Stored data entries
++++++++

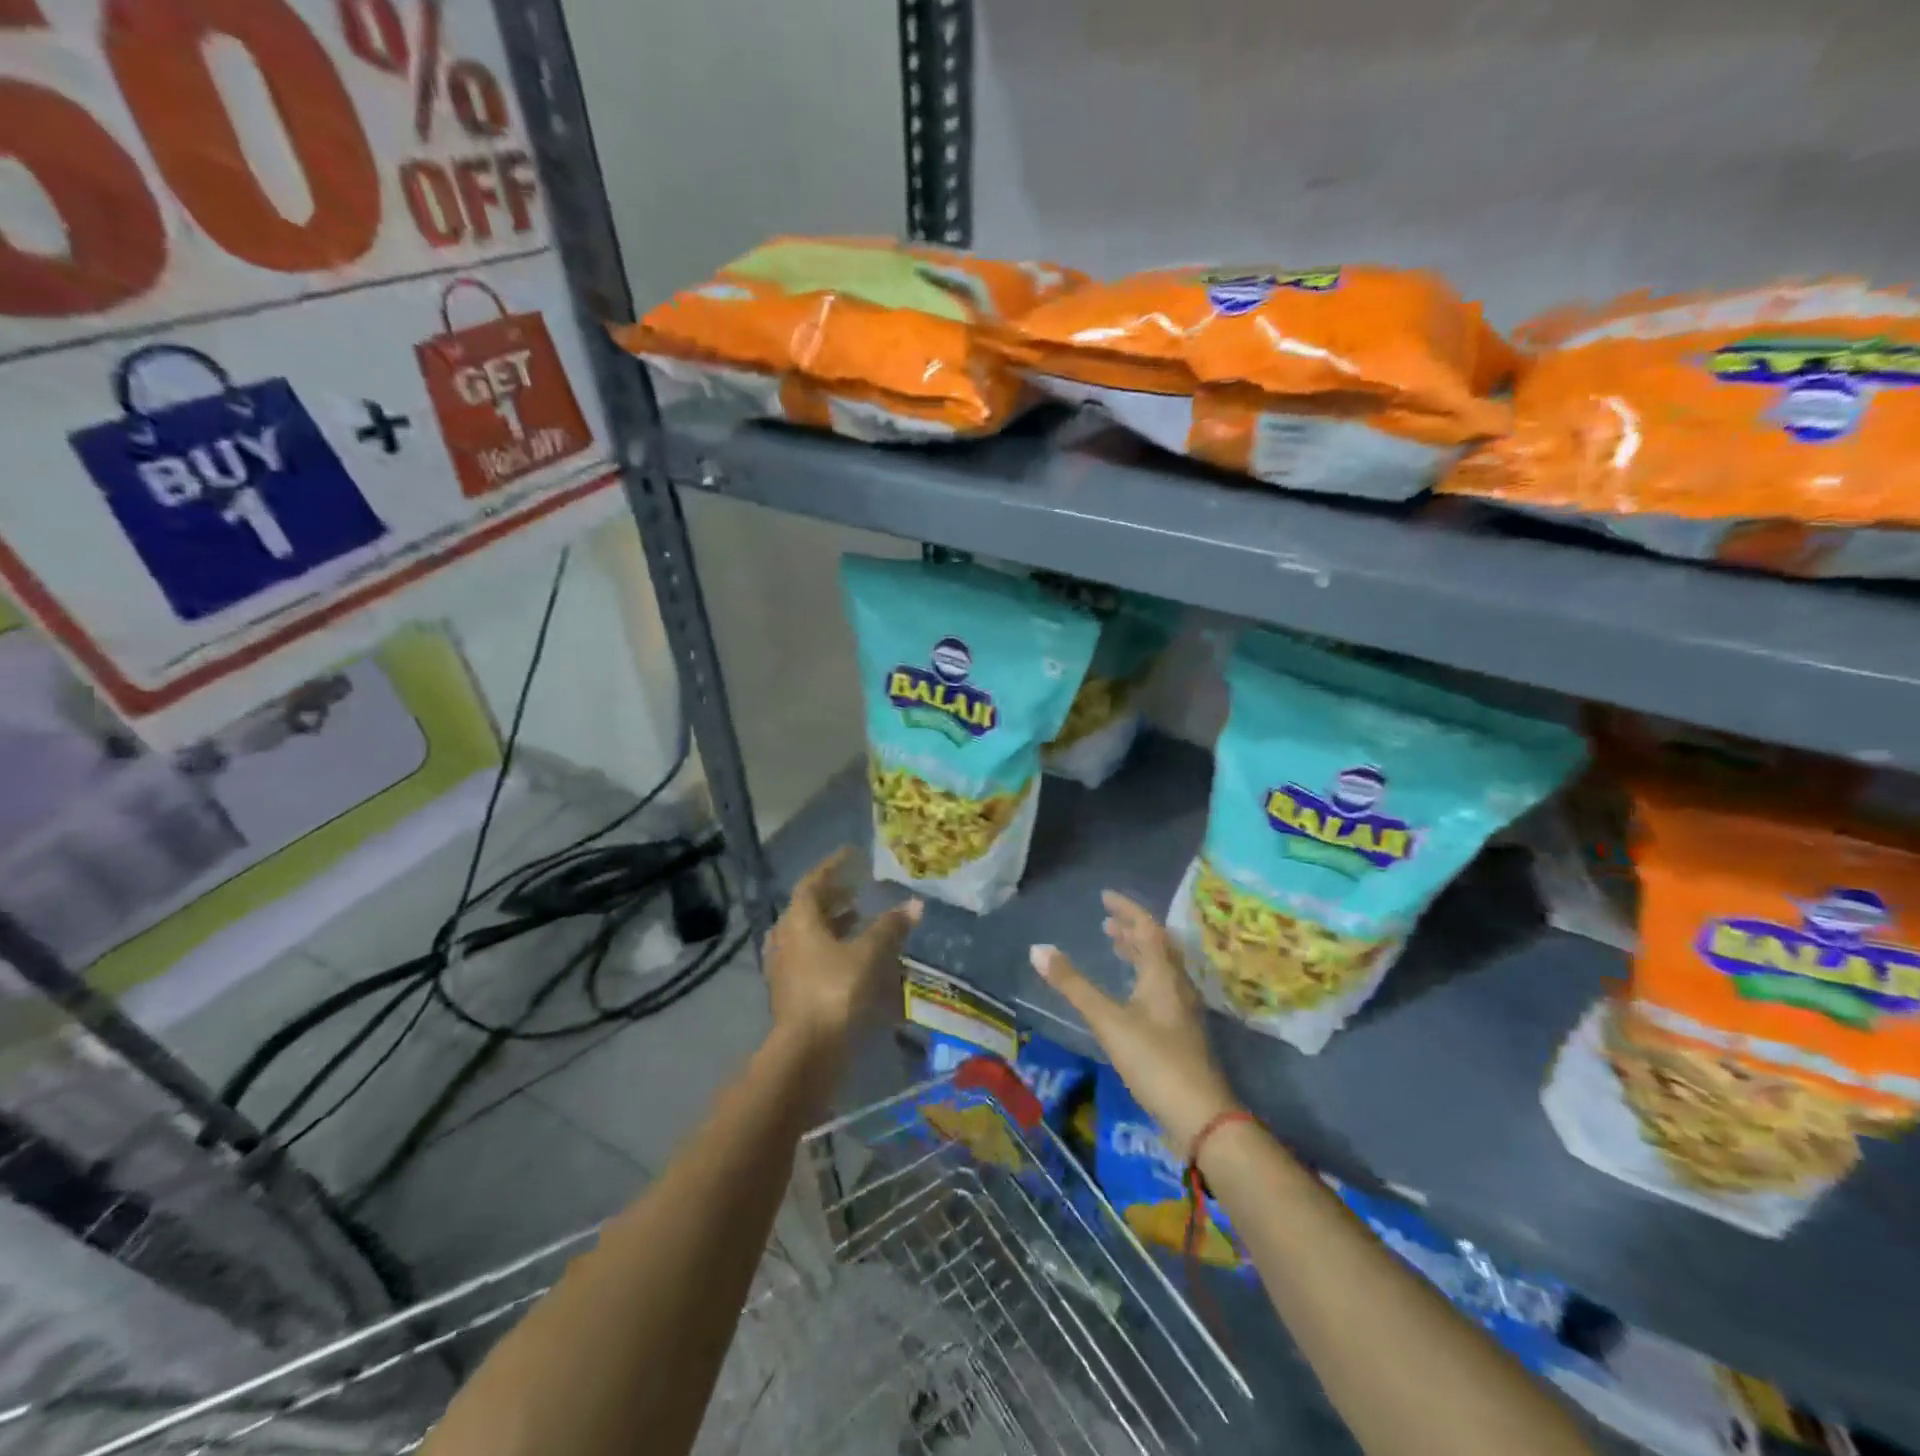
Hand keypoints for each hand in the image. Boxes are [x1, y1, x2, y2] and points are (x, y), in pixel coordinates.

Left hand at [765, 848, 921, 1056]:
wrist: (807, 1050)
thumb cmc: (836, 991)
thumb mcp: (870, 954)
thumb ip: (890, 927)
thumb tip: (914, 903)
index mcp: (798, 920)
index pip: (813, 882)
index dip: (833, 866)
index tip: (852, 855)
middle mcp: (785, 937)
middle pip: (808, 908)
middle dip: (834, 897)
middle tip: (857, 890)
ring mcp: (784, 967)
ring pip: (808, 934)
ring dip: (832, 923)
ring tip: (859, 920)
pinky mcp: (789, 991)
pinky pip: (809, 957)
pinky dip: (830, 948)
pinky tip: (852, 957)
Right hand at [1032, 891, 1239, 1160]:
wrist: (1200, 1116)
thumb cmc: (1154, 1060)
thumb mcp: (1108, 1021)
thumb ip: (1073, 985)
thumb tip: (1038, 949)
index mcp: (1163, 974)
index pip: (1147, 927)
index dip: (1126, 909)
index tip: (1105, 897)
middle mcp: (1177, 985)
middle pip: (1157, 946)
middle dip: (1131, 930)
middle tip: (1106, 923)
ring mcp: (1182, 1010)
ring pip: (1160, 968)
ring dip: (1138, 952)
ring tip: (1115, 948)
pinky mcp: (1181, 1032)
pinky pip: (1161, 988)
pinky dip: (1142, 976)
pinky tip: (1130, 993)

++++++++

Copy out, from the records above, every line that holds the string "pinky".

pinky mcp: (789, 991)
pinky pip: (809, 957)
pinky dip: (830, 948)
pinky tip: (852, 957)
pinky mcp: (1181, 1032)
pinky pip: (1161, 988)
pinky dip: (1142, 976)
pinky tip: (1130, 993)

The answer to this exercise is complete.